Tate's thievery was frequently cited during Kentucky's fourth constitutional convention as a reason to impose term limits on Kentucky's elected officials. The one term limit remains in force on most of Kentucky's officials today, although the state's constitution was amended in 1992 to allow the governor and lieutenant governor to serve two consecutive terms.
Tate received his education in Franklin and Woodford counties and finished his schooling in 1848. Later that year, at age 17, Tate began work as a clerk at the Frankfort post office. On 3 June 1856, he married Lucy Hawkins. On 28 June 1858, the couple had their first child, a son named Howard, who died at the age of three. The couple also had a daughter, Edmonia.
In 1878, Tate was mentioned in the Biographical Encyclopedia of Kentucky. The biographer gushed that in 1867, Tate had "materially contributed, by his personal popularity, to the great success of the Democratic party" adding:
"Biennially, since that time, without opposition in his own party, he has been successively re-elected by popular majorities, perhaps exceeding those obtained by any other candidate for office in the State. From these evidences of popularity, it would seem that his lease on the office might be regarded as a fixed fact."
In the gubernatorial race of 1887, Republican challenger William O. Bradley made an issue of the need to examine the treasury. Though Bradley ultimately lost the race, the idea of auditing the treasurer's records took root, and the General Assembly began calling for a commission to undertake the audit in the 1887–8 session. Tate claimed to need time to get his books in order; this effectively delayed the establishment of the commission, but it was ultimately formed.
During the investigation that followed, the state's ledger, which was almost indecipherable, was found to show Tate giving some state officials loans that were many times left unpaid and advances on their salaries, including an advance of several thousand dollars to Governor Preston H. Leslie in 1872. Tate had apparently used some of the state's money to make personal investments in mines and real estate. Governor Simon B. Buckner announced that between his atrocious bookkeeping, his embezzlement and his outright theft, Tate had misappropriated $247,128.50 from the state's treasury.
Impeachment hearings followed in the House of Representatives, and the Senate removed Tate from office, convicting him on four counts. A criminal indictment followed. An 1895 case marked "Not to be officially reported" freed those implicated in the scandal from any obligation to repay the state. "Tateism" became synonymous with political corruption in the state, and Tate's crime was frequently cited at the state's fourth constitutional convention in 1891. The resulting constitution, which still governs the state today, forbade state officials from holding more than one consecutive term in office.
Despite the General Assembly's offer of $5,000 for information leading to Tate's arrest, he was never found.

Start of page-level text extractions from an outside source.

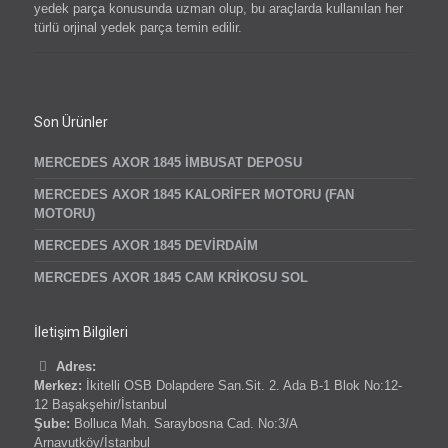
yedek parça konusunda uzman olup, bu araçlarda kullanılan her
türlü orjinal yedek parça temin edilir.
Son Ürünler
MERCEDES AXOR 1845 İMBUSAT DEPOSU
MERCEDES AXOR 1845 KALORİFER MOTORU (FAN
MOTORU)
MERCEDES AXOR 1845 DEVİRDAİM
MERCEDES AXOR 1845 CAM KRİKOSU SOL
İletişim Bilgileri
Adres:
Merkez:
İkitelli OSB Dolapdere San.Sit. 2. Ada B-1 Blok No:12-
12 Başakşehir/İstanbul
Şube:
Bolluca Mah. Saraybosna Cad. No:3/A
Arnavutköy/İstanbul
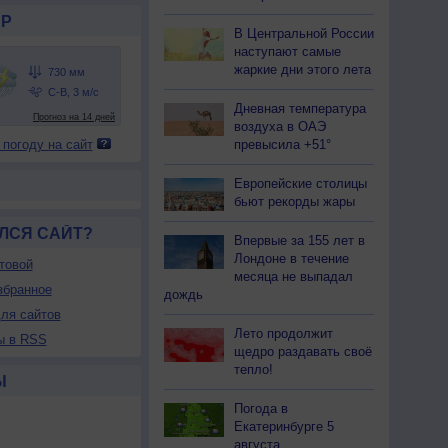
Р
В Центральной России
наступают самые
жаркие дни этого лета
Дневная температура
воздуха в ОАЭ
превысила +51°
 погоду на сайт
Европейские столицы
бьют рекорды жары
ЛСЯ САЙТ?
Впервые за 155 лет в
Лондоне в течение
товой
месяца не выпадал
збранное
дождь
ля сайтов
Лето продолжит
ы в RSS
щедро раздавать своё
тепло!
Ы
Погода в
Екатеринбурге 5
августа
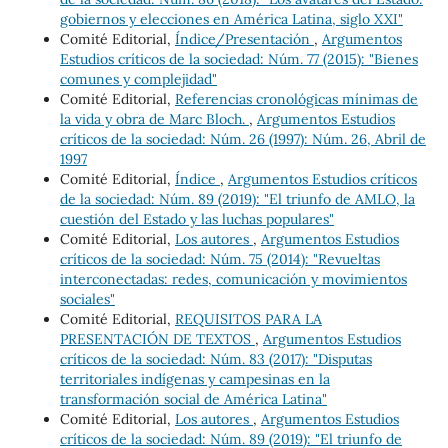
gobiernos y elecciones en América Latina, siglo XXI"
Comité Editorial,
Índice/Presentación
,
Argumentos
Estudios críticos de la sociedad: Núm. 77 (2015): "Bienes
comunes y complejidad"
Comité Editorial,
Referencias cronológicas mínimas de
la vida y obra de Marc Bloch.
,
Argumentos Estudios
críticos de la sociedad: Núm. 26 (1997): Núm. 26, Abril de
1997
Comité Editorial,
Índice
,
Argumentos Estudios críticos
de la sociedad: Núm. 89 (2019): "El triunfo de AMLO, la
cuestión del Estado y las luchas populares"
Comité Editorial,
Los autores
,
Argumentos Estudios
críticos de la sociedad: Núm. 75 (2014): "Revueltas
interconectadas: redes, comunicación y movimientos
sociales"
Comité Editorial,
REQUISITOS PARA LA
PRESENTACIÓN DE TEXTOS
,
Argumentos Estudios
críticos de la sociedad: Núm. 83 (2017): "Disputas
territoriales indígenas y campesinas en la
transformación social de América Latina"
Comité Editorial,
Los autores
,
Argumentos Estudios
críticos de la sociedad: Núm. 89 (2019): "El triunfo de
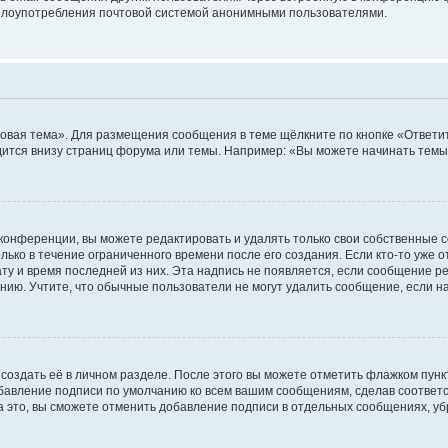
ь злоупотребления почтовой системой анонимными пользователями.
овая тема». Для размещения сообщения в теме щёлкните по кнопке «Ответит
ится внизу страниц форума или темы. Например: «Вы можете начинать темы»
конференции, вы можете редактировать и удалять только свои собственные 
ько в течение ограниченного времени после его создания. Если кто-то уже 
дату и время последней из них. Эта надпись не появляется, если сообщение 
ию. Учтите, что обычные пользователи не могут удалить сообщение, если на 
создать её в личном разделе. После этого вы можете отметить флажком пун
обавление подписи по умолчанию ко всем вашим сообщениям, сделав соотве
а это, вы сможете отменить добавление подписи в отдельных сообщениях, у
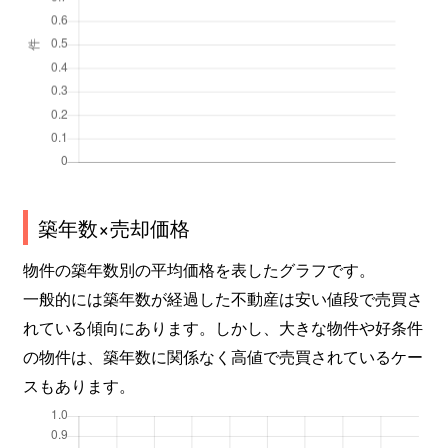
築年数×売却価格
物件の築年数別の平均価格を表したグラフです。
一般的には築年数が経過した不動産は安い値段で売買さ
れている傾向にあります。しかし、大きな物件や好条件
の物件は、築年数に関係なく高値で売買されているケー
スもあります。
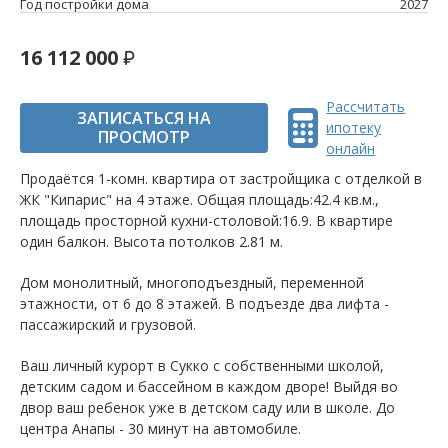
Год постройки дома
2027
16 112 000
Рассчитать
ЗАПИСАТЬСЯ НА
ипотеку
ПРОСМОТР
онлайн
Продаётся 1-комн. квартира от застройщика c отделкой в
ЖК "Кипарис" на 4 этаже. Общая площадь:42.4 кв.м.,
площадь просторной кухни-столовой:16.9. B квартире
один балкон. Высота потолков 2.81 м.
Дом монолитный, многоподъездный, переменной
этажности, от 6 до 8 этажей. B подъезде два лифта -
пассажирский и грузовой.
Ваш личный курорт в Сукко с собственными школой,
детским садом и бассейном в каждом дворе! Выйдя во
двор ваш ребенок уже в детском саду или в школе. До
центра Анапы - 30 минут на автомобиле.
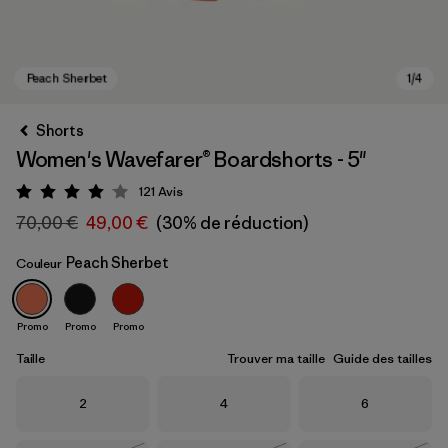
Shorts
Women's Wavefarer® Boardshorts - 5"
121
Avis
Évaluation: 4 / 5
70,00 €
49,00 €
(30% de réduction)
Peach Sherbet
Couleur
Peach Sherbet
Promo
Promo
Promo
Taille
Trouver ma taille
Guide des tailles
Taille
Taille
Taille
2
4
6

Though his family at first claimed that had heard nothing from Tate and presumed he may have committed suicide, his daughter eventually admitted that she had received at least four letters from her father between April and December 1888. The letters were postmarked from British Columbia (Canada), Japan, China, and San Francisco. Another witness claimed to have seen a letter to one of Tate's friends written in 1890 and postmarked from Brazil. That was the last known communication from "Honest Dick" Tate. An article in The New York Times, citing "friends who should know", claimed that Tate was believed to have died in China in 1890.